• **TEXT SEGMENT**
⟨
YoukaiSlayer posted...
You could figure out it's exact current effect on every other memory and part of the brain and address each of those parts individually while removing the memory. Nothing in the human body can't be measured, altered, or artificially created and inserted. We just don't have the tools to do a lot of it yet nor have we learned enough about how it works. Every doctor I talk to is so defeatist about the whole thing though. We can't do that, it can't be done. They act like these are ironclad rules just cause we haven't figured it out yet, even for stuff that is clearly possible like measuring the microbiome in the gut.
⟩
Translate this sentence from the post about altering memories into Spanish: "Nothing in the human body can't be measured, altered, or artificially created and inserted."

• **DATASET**
⟨
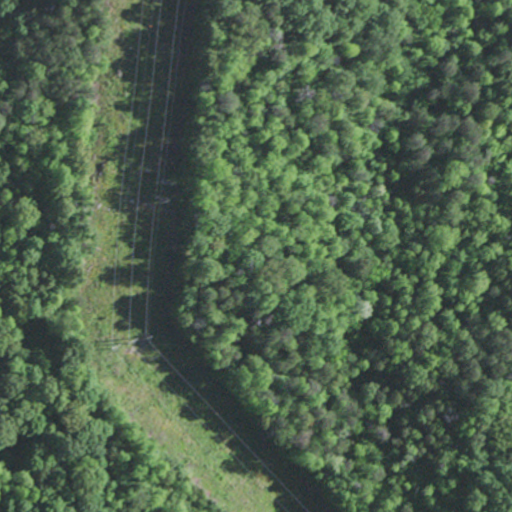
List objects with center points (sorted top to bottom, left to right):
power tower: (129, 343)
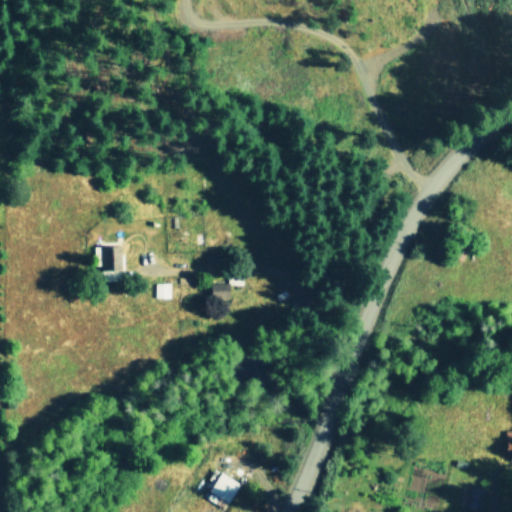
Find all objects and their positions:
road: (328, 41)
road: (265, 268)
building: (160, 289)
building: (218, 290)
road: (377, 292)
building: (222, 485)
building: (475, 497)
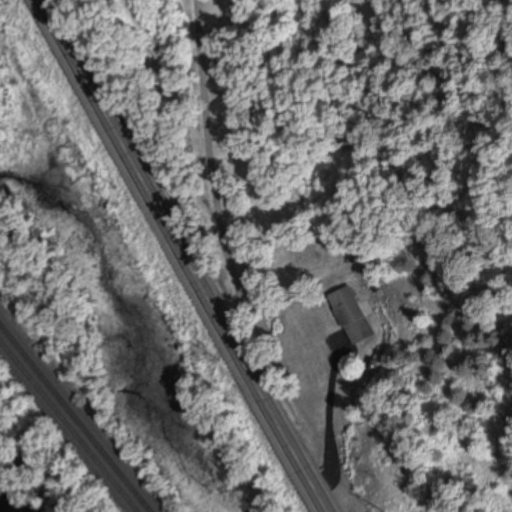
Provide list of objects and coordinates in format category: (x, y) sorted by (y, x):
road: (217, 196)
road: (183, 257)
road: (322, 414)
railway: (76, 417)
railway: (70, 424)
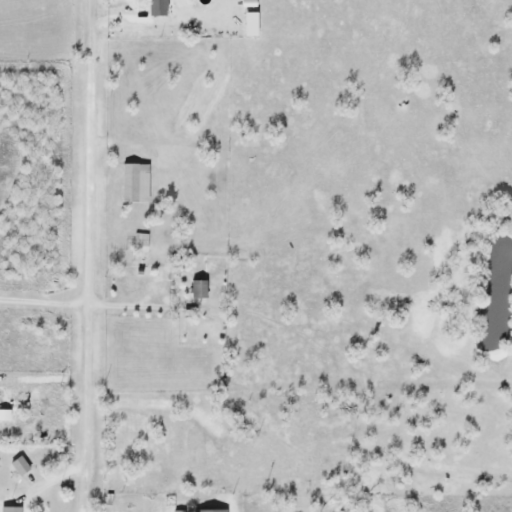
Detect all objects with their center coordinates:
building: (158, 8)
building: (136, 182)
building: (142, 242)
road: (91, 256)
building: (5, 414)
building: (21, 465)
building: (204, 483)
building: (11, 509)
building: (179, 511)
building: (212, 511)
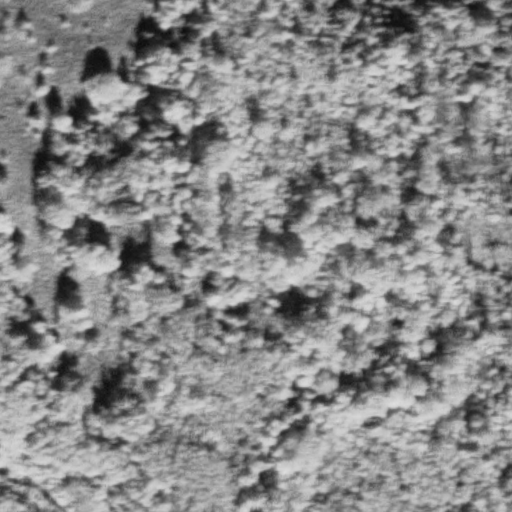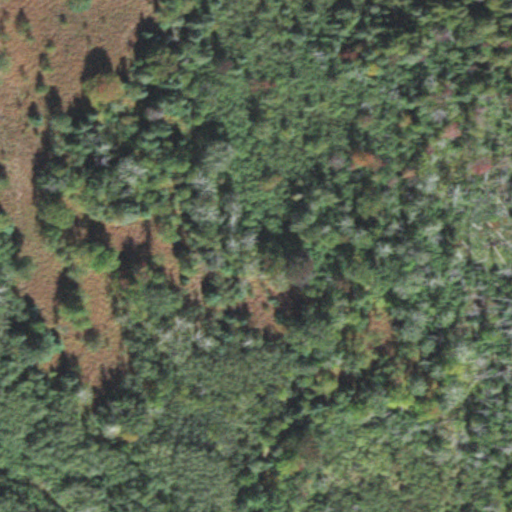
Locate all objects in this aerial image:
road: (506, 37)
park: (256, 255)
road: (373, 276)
⟩
• **EXPECTED OUTPUT**
No hay nada en el cuerpo humano que no pueda medirse, alterarse o crearse artificialmente e insertarse.